ICF: What lessons from Tamil nationalism can we recall now, when the ruling dispensation is pushing homogenisation?
AM: I know that a few right-wing online campaigns used a truncated clip from my lecture in the JNU Nationalism lecture series. In my lecture, I shared my critique of Dravidian movements in the post-Periyarist phase from a play called Aanmaiyo Aanmai written by V. Geetha and directed by me. The reference was to a wall writing of the DMK electoral campaign: “When you have your cousin (Athai Magal) Tamil; and English, the desirable ‘kept-woman’; where is the need for that whore Hindi?” How can one justify such parochial feudalism? BUT – language, culture, governance are the rights of all citizens. To impose any kind of homogenisation will only touch a raw nerve. Tamil Nationalism has had a long history, dating back to well before the freedom struggle. There have been three linguistic wars in Tamil Nadu: in 1938, in 1952-54, and in 1965. We are still fighting the imposition of Hindi. And all these struggles have included socially marginalised groups in terms of caste and religion. So, the progressive aspects of Tamil nationalism are social justice and gender reforms. Those aspects offer the country important lessons in federalism and decentralisation.

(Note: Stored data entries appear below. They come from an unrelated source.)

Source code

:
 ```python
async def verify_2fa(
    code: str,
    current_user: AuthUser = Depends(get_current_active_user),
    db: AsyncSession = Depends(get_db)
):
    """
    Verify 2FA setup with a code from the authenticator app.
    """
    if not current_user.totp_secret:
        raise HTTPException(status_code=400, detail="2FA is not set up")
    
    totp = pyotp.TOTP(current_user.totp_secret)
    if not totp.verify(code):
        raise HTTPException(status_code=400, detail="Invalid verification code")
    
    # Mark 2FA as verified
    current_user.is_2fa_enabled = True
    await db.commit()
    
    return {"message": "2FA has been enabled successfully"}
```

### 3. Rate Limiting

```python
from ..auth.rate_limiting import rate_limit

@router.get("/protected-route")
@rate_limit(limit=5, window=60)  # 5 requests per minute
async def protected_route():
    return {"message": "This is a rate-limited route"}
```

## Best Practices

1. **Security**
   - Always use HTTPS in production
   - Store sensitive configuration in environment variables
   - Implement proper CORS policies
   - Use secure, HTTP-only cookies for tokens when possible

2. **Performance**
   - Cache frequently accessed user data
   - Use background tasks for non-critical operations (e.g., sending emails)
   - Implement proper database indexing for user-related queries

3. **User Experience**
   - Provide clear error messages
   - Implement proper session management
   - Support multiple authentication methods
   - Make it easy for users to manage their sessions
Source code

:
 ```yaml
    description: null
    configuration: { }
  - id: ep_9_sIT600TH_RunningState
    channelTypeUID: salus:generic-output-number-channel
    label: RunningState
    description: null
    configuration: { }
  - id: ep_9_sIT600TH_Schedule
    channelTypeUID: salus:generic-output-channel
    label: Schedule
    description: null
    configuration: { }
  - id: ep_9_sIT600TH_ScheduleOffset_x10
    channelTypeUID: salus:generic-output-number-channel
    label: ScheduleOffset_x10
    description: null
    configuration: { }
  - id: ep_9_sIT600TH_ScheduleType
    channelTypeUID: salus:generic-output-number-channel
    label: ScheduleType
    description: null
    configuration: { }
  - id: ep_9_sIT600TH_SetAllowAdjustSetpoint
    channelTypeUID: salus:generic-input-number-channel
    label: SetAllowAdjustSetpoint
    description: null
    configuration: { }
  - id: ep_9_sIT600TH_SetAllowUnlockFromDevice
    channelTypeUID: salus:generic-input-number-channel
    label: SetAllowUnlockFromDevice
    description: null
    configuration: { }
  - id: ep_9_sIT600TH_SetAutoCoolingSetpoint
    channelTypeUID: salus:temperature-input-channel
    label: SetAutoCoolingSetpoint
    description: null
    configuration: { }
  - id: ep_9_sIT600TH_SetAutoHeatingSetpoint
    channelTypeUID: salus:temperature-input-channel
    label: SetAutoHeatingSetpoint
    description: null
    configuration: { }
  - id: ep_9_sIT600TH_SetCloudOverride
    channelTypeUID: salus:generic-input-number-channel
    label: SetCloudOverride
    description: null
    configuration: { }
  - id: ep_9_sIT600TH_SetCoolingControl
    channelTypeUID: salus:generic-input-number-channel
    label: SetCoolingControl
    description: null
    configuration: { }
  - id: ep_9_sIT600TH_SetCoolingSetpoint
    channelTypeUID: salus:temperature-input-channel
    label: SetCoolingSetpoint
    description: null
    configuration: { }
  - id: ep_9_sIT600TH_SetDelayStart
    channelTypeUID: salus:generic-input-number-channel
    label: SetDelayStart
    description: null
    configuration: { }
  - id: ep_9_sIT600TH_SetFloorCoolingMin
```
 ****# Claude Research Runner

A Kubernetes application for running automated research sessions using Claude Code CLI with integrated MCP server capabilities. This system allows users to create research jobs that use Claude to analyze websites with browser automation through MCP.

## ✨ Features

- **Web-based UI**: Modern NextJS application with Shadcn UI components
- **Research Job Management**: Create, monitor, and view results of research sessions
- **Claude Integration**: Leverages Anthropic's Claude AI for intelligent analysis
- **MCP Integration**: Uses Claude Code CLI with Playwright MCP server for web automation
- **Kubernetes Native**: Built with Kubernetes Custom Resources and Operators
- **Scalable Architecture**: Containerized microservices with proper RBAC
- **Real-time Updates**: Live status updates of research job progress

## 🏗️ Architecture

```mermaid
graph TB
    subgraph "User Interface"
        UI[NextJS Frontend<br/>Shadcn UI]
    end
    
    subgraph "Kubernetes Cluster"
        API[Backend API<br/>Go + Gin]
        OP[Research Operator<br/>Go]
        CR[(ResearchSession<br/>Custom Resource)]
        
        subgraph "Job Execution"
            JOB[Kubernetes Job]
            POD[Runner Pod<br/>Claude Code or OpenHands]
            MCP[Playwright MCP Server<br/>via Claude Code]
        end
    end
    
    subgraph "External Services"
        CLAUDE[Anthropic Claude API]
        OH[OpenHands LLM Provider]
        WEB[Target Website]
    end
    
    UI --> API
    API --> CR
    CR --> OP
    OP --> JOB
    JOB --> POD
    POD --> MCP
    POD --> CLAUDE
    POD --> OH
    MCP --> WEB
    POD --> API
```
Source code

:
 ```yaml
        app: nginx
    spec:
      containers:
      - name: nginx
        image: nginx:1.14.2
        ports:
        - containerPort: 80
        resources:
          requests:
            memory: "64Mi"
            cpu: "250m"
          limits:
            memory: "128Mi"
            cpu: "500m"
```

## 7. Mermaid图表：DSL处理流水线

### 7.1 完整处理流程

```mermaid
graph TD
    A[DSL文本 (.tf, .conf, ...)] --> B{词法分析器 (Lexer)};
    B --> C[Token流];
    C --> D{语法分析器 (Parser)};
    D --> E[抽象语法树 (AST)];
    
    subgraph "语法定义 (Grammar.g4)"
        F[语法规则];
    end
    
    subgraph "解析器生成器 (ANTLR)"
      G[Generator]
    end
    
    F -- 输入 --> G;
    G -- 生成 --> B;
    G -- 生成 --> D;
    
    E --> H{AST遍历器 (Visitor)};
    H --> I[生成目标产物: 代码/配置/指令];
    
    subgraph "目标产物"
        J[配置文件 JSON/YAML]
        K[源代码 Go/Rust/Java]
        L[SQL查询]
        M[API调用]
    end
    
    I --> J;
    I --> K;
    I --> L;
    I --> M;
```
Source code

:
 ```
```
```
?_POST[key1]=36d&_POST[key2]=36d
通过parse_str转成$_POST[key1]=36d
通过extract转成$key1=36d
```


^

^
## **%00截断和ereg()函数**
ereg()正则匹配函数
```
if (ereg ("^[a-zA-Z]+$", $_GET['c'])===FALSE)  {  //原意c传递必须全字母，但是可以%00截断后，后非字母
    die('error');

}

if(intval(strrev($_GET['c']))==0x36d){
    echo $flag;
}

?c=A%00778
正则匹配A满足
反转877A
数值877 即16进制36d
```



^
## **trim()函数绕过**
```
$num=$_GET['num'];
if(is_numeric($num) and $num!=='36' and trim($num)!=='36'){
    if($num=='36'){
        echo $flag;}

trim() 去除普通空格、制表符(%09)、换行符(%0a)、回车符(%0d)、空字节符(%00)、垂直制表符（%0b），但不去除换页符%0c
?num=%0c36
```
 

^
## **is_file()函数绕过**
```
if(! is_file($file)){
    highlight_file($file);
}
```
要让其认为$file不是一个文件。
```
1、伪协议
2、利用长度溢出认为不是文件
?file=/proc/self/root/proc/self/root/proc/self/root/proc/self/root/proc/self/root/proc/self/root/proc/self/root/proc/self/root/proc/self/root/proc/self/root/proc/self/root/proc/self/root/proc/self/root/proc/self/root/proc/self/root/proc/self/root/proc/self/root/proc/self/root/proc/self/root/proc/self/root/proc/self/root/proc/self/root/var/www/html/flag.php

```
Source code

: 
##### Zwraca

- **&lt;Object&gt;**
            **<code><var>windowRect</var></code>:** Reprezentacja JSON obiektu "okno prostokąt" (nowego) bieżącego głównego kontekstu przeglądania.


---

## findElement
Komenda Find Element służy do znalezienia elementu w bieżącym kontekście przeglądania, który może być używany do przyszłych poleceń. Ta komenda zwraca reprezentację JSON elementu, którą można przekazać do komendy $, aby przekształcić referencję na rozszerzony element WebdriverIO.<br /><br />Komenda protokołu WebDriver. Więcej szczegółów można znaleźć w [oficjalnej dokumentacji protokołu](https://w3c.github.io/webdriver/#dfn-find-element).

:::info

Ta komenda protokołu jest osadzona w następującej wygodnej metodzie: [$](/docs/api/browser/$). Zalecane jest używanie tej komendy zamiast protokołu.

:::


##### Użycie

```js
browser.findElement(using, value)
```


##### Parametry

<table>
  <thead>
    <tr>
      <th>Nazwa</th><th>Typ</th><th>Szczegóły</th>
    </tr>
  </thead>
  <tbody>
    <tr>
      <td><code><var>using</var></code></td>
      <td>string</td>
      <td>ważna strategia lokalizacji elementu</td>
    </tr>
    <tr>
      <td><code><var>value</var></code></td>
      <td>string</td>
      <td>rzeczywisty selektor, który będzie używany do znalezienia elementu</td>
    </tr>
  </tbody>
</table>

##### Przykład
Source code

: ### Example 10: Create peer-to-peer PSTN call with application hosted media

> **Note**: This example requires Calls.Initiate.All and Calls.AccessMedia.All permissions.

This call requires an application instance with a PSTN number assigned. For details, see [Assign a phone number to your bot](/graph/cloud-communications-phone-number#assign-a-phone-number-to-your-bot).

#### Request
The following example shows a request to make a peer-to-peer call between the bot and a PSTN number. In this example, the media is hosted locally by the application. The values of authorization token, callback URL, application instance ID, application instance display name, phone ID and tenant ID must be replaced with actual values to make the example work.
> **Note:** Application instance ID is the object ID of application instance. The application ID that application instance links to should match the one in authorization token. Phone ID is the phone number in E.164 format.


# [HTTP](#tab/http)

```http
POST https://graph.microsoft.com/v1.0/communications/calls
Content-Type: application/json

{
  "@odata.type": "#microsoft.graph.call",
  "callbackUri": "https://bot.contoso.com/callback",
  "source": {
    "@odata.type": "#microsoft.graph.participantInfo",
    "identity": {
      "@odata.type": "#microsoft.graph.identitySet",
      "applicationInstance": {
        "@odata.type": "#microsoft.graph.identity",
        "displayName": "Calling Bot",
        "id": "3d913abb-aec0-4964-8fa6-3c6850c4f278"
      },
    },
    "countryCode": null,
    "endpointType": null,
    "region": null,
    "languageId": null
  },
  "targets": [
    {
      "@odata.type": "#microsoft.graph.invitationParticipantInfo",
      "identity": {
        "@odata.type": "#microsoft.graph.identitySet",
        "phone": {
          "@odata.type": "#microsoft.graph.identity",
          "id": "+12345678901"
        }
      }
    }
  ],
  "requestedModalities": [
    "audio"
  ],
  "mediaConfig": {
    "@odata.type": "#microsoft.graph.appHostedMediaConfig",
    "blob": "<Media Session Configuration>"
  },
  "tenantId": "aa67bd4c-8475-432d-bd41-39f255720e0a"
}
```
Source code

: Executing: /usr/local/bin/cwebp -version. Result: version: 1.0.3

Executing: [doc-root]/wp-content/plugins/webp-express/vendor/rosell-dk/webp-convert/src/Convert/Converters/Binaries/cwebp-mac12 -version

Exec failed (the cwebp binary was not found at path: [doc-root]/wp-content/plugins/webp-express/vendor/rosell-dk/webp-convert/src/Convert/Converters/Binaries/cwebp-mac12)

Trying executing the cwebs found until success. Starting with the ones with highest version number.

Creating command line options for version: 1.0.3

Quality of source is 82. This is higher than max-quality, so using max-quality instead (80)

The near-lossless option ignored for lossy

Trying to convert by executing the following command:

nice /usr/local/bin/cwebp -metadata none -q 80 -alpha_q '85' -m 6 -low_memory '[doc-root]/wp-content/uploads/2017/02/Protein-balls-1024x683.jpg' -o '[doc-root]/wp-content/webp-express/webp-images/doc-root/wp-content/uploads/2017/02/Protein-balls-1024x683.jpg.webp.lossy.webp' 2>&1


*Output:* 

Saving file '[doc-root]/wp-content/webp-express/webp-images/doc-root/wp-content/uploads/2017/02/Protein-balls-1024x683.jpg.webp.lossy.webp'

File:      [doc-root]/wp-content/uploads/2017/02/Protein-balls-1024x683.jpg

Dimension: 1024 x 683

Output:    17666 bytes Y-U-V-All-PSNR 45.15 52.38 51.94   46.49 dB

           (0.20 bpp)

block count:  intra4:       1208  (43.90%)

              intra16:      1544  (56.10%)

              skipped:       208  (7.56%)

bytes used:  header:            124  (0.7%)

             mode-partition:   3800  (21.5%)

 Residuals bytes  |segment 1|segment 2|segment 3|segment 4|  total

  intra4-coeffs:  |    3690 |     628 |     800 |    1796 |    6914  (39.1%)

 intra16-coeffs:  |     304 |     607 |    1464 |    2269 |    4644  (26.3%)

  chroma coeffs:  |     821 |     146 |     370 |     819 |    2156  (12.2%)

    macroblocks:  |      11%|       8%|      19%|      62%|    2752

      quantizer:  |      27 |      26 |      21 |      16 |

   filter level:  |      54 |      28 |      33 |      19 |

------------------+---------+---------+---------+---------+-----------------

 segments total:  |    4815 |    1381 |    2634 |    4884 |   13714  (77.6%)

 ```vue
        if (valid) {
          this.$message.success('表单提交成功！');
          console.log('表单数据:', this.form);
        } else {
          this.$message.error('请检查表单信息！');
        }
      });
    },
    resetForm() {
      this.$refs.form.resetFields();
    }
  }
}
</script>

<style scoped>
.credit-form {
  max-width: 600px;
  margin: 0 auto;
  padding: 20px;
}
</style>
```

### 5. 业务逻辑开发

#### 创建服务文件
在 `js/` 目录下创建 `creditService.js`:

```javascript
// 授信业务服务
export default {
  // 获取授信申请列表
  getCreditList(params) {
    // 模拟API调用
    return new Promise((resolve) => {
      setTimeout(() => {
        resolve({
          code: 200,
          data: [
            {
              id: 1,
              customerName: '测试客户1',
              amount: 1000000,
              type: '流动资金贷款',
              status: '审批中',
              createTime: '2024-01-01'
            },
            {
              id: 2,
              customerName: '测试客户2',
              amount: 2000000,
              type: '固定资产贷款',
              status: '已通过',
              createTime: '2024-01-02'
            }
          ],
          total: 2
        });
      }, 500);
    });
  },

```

During my recent visit to Delhi, when the anti-CAA protests were going on, I shared a quote from a song made popular by Nagoor Hanifa:
Inthiya engal Thainaadu / Islam engal vazhibaadu
Tamizhe engal mozhiyaagum / Thanmaanam engal uyiraagum
“India is our motherland; /Islam is our worship;
Tamil is our language; /Self- respect is our life”.
Nagoor Hanifa was a life-time supporter of DMK till his death in 2015. This song, which he sang from the ’70s, assumed even more significance during the anti-CAA struggles. It is deeply disconcerting to see the federal structure of India being tossed around. The arrogance and impunity with which the present government imposes its policies, whether on language, education, textbooks or, indeed, the status of J&K, all challenge democracy.